(I'll give all of my good friends in public relations a moment to pick themselves up off the floor.) There. Better now? Don't worry, I'm only half kidding.

I hate to repeat myself. I must be somewhere near 100 of these Review editorials, and I believe this is the first time. But a couple of apparently unrelated things came together in my fevered consciousness, bound together and led me here.

One was a news release from the Vision Council of America that two of its public relations campaigns had been honored with awards from a health-information group. Congratulations. Nice to win an award.

The other was a USA Today article highlighting a recent Archives of Internal Medicine study that questioned the value of routine physicals, which, the article says, cost the U.S. health-care system nearly as much as treating breast cancer. Only, there's little evidence to support the value of the practice for normal, healthy patients. As one quoted source says, one reason the yearly has had such "a legacy" is that "it makes intuitive sense."

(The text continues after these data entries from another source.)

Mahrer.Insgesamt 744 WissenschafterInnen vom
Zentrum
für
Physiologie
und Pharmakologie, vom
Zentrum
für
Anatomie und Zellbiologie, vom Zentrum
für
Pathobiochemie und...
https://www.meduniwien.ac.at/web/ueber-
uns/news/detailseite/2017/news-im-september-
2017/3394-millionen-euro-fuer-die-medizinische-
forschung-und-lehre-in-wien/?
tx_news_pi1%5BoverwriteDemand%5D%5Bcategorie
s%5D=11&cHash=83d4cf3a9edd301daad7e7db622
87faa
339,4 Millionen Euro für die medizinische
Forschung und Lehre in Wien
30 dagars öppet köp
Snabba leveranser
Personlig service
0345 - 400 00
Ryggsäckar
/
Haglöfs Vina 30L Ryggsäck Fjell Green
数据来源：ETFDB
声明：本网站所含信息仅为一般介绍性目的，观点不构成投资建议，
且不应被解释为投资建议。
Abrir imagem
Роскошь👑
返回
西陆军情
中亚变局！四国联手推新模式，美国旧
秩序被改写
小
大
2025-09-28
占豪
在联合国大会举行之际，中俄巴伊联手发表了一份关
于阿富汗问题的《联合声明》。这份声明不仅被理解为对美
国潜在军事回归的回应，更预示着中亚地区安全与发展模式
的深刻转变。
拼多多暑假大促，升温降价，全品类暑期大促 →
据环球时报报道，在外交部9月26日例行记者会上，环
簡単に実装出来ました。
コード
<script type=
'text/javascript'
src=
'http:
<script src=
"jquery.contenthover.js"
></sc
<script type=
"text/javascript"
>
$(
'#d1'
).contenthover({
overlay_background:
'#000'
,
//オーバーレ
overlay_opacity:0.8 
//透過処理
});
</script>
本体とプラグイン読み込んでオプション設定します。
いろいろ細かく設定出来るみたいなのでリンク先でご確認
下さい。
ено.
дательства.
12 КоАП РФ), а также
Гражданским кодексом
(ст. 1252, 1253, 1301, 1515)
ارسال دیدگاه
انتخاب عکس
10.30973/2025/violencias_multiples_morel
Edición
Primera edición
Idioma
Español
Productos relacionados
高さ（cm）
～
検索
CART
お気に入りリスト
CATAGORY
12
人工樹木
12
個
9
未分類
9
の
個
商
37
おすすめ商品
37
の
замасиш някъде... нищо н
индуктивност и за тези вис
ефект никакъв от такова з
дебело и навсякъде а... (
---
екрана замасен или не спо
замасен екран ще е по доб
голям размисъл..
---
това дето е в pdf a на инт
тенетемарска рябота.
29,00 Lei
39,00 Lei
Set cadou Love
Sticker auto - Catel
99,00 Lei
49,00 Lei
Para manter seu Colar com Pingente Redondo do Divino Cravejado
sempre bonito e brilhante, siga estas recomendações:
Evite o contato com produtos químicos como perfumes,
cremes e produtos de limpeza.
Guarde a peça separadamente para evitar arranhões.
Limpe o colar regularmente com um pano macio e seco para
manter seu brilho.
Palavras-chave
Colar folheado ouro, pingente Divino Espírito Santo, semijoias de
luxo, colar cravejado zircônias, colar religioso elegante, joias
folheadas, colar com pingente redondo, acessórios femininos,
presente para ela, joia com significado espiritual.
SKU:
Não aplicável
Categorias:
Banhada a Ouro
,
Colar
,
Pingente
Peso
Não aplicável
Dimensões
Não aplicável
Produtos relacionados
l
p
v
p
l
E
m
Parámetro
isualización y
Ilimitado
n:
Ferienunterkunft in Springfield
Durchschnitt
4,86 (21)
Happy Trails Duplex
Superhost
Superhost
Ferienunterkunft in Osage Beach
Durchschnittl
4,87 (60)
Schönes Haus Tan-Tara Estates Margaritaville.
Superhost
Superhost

As the glacial march of evidence-based medicine proceeds, we will certainly be seeing more and more of these stories. Many of them will conclude that intuitive sense is not a way to health policy. As another source in the article concludes, "You don't need to go see your doctor every year just to go see your doctor."

Which brings us to the Vision Council. Now, the campaigns they were awarded for say essentially that if you're over 40, it's a good idea to have an eye exam. Great. Good idea. But these good ideas all come under the group's banner program, "Check Yearly, See Clearly." Which goes quite a ways beyond "it's a good idea to have an eye exam at some point" and well into the territory of "it's a good idea to see your eye doctor every year." And for most people, that's just bunk. No one questions the right of a group that largely represents makers of frames and optical lenses to promote their members' businesses. But if you're campaigning to consumers, then call yourselves something more transparent like the Eyewear Manufacturers Council. Or simply come up with a flagship banner and campaign that doesn't imply the need for and promote unnecessary eye exams. Heaven knows there are enough patients out there who truly are in need of ophthalmic and optical care, don't know enough about eye care to make informed decisions and can really use the education.